- **Assignment**
Every line of the listing below should be written out exactly, minus its pictures.

- **Extracted data**
──────

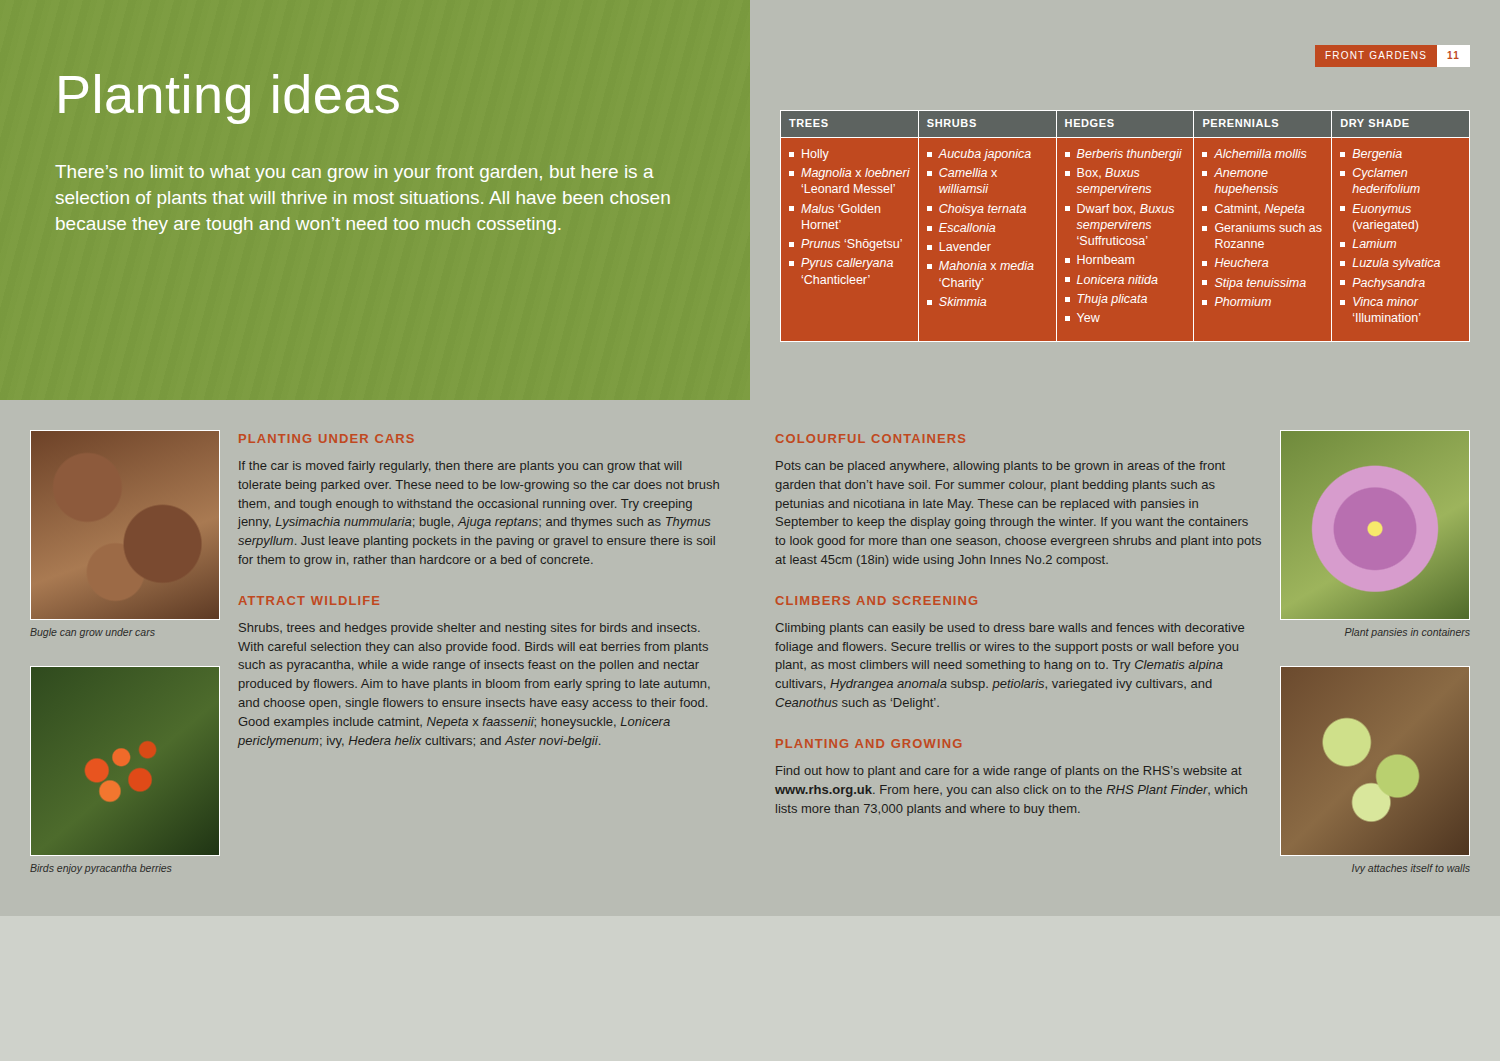Planting ideas
There’s no limit to what you can grow in your front garden, but here is a selection of plants that will thrive in most situations. All have been chosen because they are tough and won’t need too much cosseting.
FRONT GARDENS 11
| TREES | SHRUBS | HEDGES | PERENNIALS | DRY SHADE |
| --- | --- | --- | --- | --- |
| Holly Magnolia x loebneri ‘Leonard Messel’ Malus ‘Golden Hornet’ Prunus ‘Shōgetsu’ Pyrus calleryana ‘Chanticleer’ | Aucuba japonica Camellia x williamsii Choisya ternata Escallonia Lavender Mahonia x media ‘Charity’ Skimmia | Berberis thunbergii Box, Buxus sempervirens Dwarf box, Buxus sempervirens ‘Suffruticosa’ Hornbeam Lonicera nitida Thuja plicata Yew | Alchemilla mollis Anemone hupehensis Catmint, Nepeta Geraniums such as Rozanne Heuchera Stipa tenuissima Phormium | Bergenia Cyclamen hederifolium Euonymus (variegated) Lamium Luzula sylvatica Pachysandra Vinca minor ‘Illumination’ |
Bugle can grow under cars
Birds enjoy pyracantha berries
Planting under cars
If the car is moved fairly regularly, then there are plants you can grow that will tolerate being parked over. These need to be low-growing so the car does not brush them, and tough enough to withstand the occasional running over. Try creeping jenny, Lysimachia nummularia; bugle, Ajuga reptans; and thymes such as Thymus serpyllum. Just leave planting pockets in the paving or gravel to ensure there is soil for them to grow in, rather than hardcore or a bed of concrete.
Attract wildlife
Shrubs, trees and hedges provide shelter and nesting sites for birds and insects. With careful selection they can also provide food. Birds will eat berries from plants such as pyracantha, while a wide range of insects feast on the pollen and nectar produced by flowers. Aim to have plants in bloom from early spring to late autumn, and choose open, single flowers to ensure insects have easy access to their food. Good examples include catmint, Nepeta x faassenii; honeysuckle, Lonicera periclymenum; ivy, Hedera helix cultivars; and Aster novi-belgii.
Colourful containers
Pots can be placed anywhere, allowing plants to be grown in areas of the front garden that don’t have soil. For summer colour, plant bedding plants such as petunias and nicotiana in late May. These can be replaced with pansies in September to keep the display going through the winter. If you want the containers to look good for more than one season, choose evergreen shrubs and plant into pots at least 45cm (18in) wide using John Innes No.2 compost.
Climbers and screening
Climbing plants can easily be used to dress bare walls and fences with decorative foliage and flowers. Secure trellis or wires to the support posts or wall before you plant, as most climbers will need something to hang on to. Try Clematis alpina cultivars, Hydrangea anomala subsp. petiolaris, variegated ivy cultivars, and Ceanothus such as ‘Delight’.
Planting and growing
Find out how to plant and care for a wide range of plants on the RHS’s website at www.rhs.org.uk. From here, you can also click on to the RHS Plant Finder, which lists more than 73,000 plants and where to buy them.
Plant pansies in containers
Ivy attaches itself to walls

──────

- **Reply**
Planting ideas
There’s no limit to what you can grow in your front garden, but here is a selection of plants that will thrive in most situations. All have been chosen because they are tough and won’t need too much cosseting.
FRONT GARDENS 11
| TREES | SHRUBS | HEDGES | PERENNIALS | DRY SHADE |
| --- | --- | --- | --- | --- |
| Holly Magnolia x loebneri ‘Leonard Messel’ Malus ‘Golden Hornet’ Prunus ‘Shōgetsu’ Pyrus calleryana ‘Chanticleer’ | Aucuba japonica Camellia x williamsii Choisya ternata Escallonia Lavender Mahonia x media ‘Charity’ Skimmia | Berberis thunbergii Box, Buxus sempervirens Dwarf box, Buxus sempervirens ‘Suffruticosa’ Hornbeam Lonicera nitida Thuja plicata Yew | Alchemilla mollis Anemone hupehensis Catmint, Nepeta Geraniums such as Rozanne Heuchera Stipa tenuissima Phormium | Bergenia Cyclamen hederifolium Euonymus (variegated) Lamium Luzula sylvatica Pachysandra Vinca minor ‘Illumination’ |
Bugle can grow under cars
Birds enjoy pyracantha berries
Planting under cars
If the car is moved fairly regularly, then there are plants you can grow that will tolerate being parked over. These need to be low-growing so the car does not brush them, and tough enough to withstand the occasional running over. Try creeping jenny, Lysimachia nummularia; bugle, Ajuga reptans; and thymes such as Thymus serpyllum. Just leave planting pockets in the paving or gravel to ensure there is soil for them to grow in, rather than hardcore or a bed of concrete.
Attract wildlife
Shrubs, trees and hedges provide shelter and nesting sites for birds and insects. With careful selection they can also provide food. Birds will eat berries from plants such as pyracantha, while a wide range of insects feast on the pollen and nectar produced by flowers. Aim to have plants in bloom from early spring to late autumn, and choose open, single flowers to ensure insects have easy access to their food. Good examples include catmint, Nepeta x faassenii; honeysuckle, Lonicera periclymenum; ivy, Hedera helix cultivars; and Aster novi-belgii.
Colourful containers
Pots can be placed anywhere, allowing plants to be grown in areas of the front garden that don’t have soil. For summer colour, plant bedding plants such as petunias and nicotiana in late May. These can be replaced with pansies in September to keep the display going through the winter. If you want the containers to look good for more than one season, choose evergreen shrubs and plant into pots at least 45cm (18in) wide using John Innes No.2 compost.
Climbers and screening
Climbing plants can easily be used to dress bare walls and fences with decorative foliage and flowers. Secure trellis or wires to the support posts or wall before you plant, as most climbers will need something to hang on to. Try Clematis alpina cultivars, Hydrangea anomala subsp. petiolaris, variegated ivy cultivars, and Ceanothus such as ‘Delight’.
Planting and growing
Find out how to plant and care for a wide range of plants on the RHS’s website at www.rhs.org.uk. From here, you can also click on to the RHS Plant Finder, which lists more than 73,000 plants and where to buy them.
Plant pansies in containers
Ivy attaches itself to walls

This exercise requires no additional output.